There are several reasons why this won't work, but the essential one is that frames don't exist at runtime the way you're trying to access them. Frames are an author-time concept - when you put certain contents on frame 1 and different contents on frame 2, at runtime Flash does not keep track of different sets of children for each frame. What's compiled into the SWF is merely instructions that certain children should be automatically added or removed when traversing from frame 1 to 2, or vice versa.
If you simply want a second copy of a given MC, that plays through the same animations as the first, what you rather need to do is to duplicate the object itself.
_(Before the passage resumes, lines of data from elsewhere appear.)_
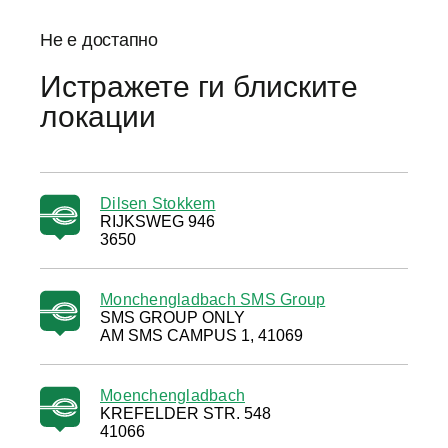
Не е достапно
Истражете ги блиските
локации
Dilsen Stokkem
RIJKSWEG 946
3650
Monchengladbach SMS Group
SMS GROUP ONLY
AM SMS CAMPUS 1, 41069
Moenchengladbach
KREFELDER STR. 548
41066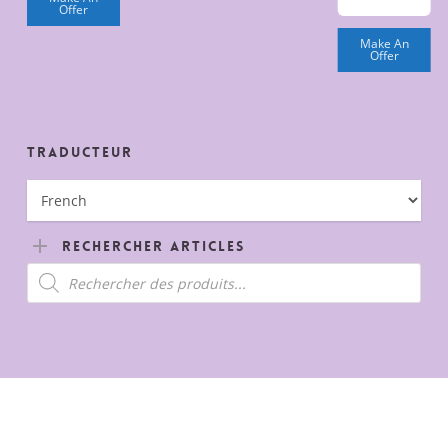
Offer
Make An
Offer
Traducteur
Rechercher Articles
Recherche
de
produits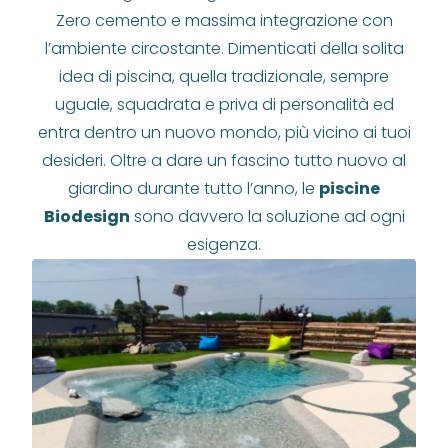
Zero cemento e massima integrazione con
l’ambiente circostante. Dimenticati della solita
idea di piscina, quella tradizionale, sempre
uguale, squadrata e priva di personalità ed
entra dentro un nuovo mondo, più vicino ai tuoi
desideri. Oltre a dare un fascino tutto nuovo al
giardino durante tutto l’anno, le
piscine
Biodesign
sono davvero la soluzione ad ogni
esigenza.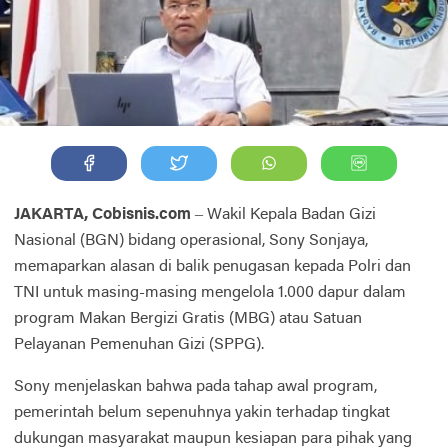
JAKARTA, Cobisnis.com
– Wakil Kepala Badan Gizi
Nasional (BGN) bidang operasional, Sony Sonjaya,
memaparkan alasan di balik penugasan kepada Polri dan
TNI untuk masing-masing mengelola 1.000 dapur dalam
program Makan Bergizi Gratis (MBG) atau Satuan
Pelayanan Pemenuhan Gizi (SPPG).
Sony menjelaskan bahwa pada tahap awal program,
pemerintah belum sepenuhnya yakin terhadap tingkat
dukungan masyarakat maupun kesiapan para pihak yang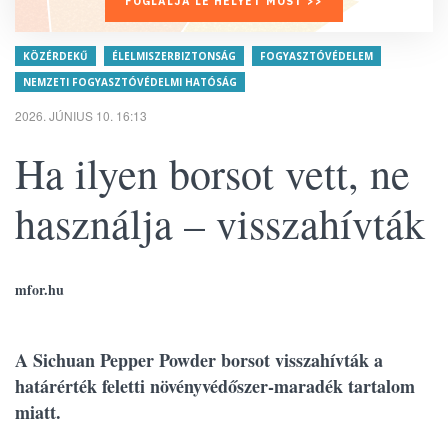
FOGLALJA LE HELYÉT MOST >>
KÖZÉRDEKŰ
ÉLELMISZERBIZTONSÁG
FOGYASZTÓVÉDELEM
NEMZETI FOGYASZTÓVÉDELMI HATÓSÁG
2026. JÚNIUS 10. 16:13
Ha ilyen borsot vett, ne
használja – visszahívták
mfor.hu
A Sichuan Pepper Powder borsot visszahívták a
határérték feletti növényvédőszer-maradék tartalom
miatt.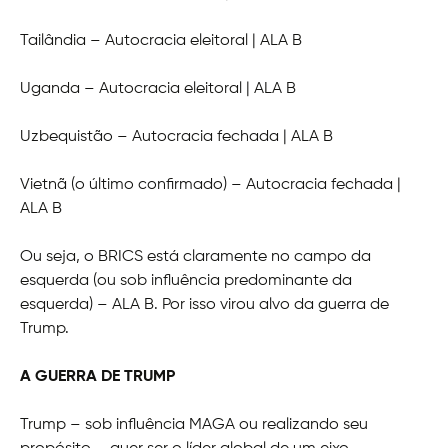
Tailândia – Autocracia eleitoral | ALA B
Uganda – Autocracia eleitoral | ALA B
Uzbequistão – Autocracia fechada | ALA B
Vietnã (o último confirmado) – Autocracia fechada |
ALA B
Ou seja, o BRICS está claramente no campo da
esquerda (ou sob influência predominante da
esquerda) – ALA B. Por isso virou alvo da guerra de
Trump.
A GUERRA DE TRUMP
Trump – sob influência MAGA ou realizando seu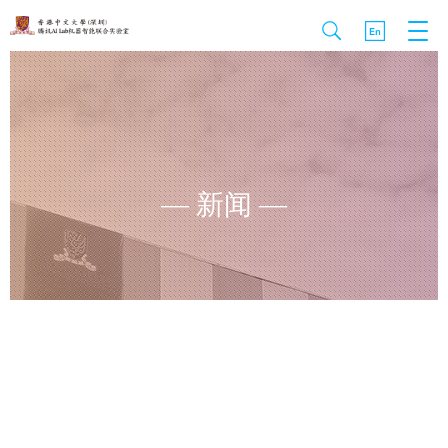
— 新闻 —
In AS2 you could have done with with the duplicateMovieClip() API, but unfortunately AS3 has no equivalent command. Instead, you have to create a new instance of the clip you want to duplicate, with code of this form:
var swf:MovieClip = this.content.swf;
var swfClass:Class = swf.constructor;
var newSwf:MovieClip = new swf.constructor;
Note that this will not work unless the object you're trying to duplicate (this.content.swf) was attached to a class (i.e. the "export for ActionScript" check box was selected) when it was published. If it wasn't, then so far as I know there is no way to duplicate it in AS3. If this is the case, I think the best you can do is a workaround - for example, instead of creating a duplicate of the clip, you could create a Bitmap, and every frame simply render the appearance of the original clip into a BitmapData, and paint that data into the "duplicate" Bitmap.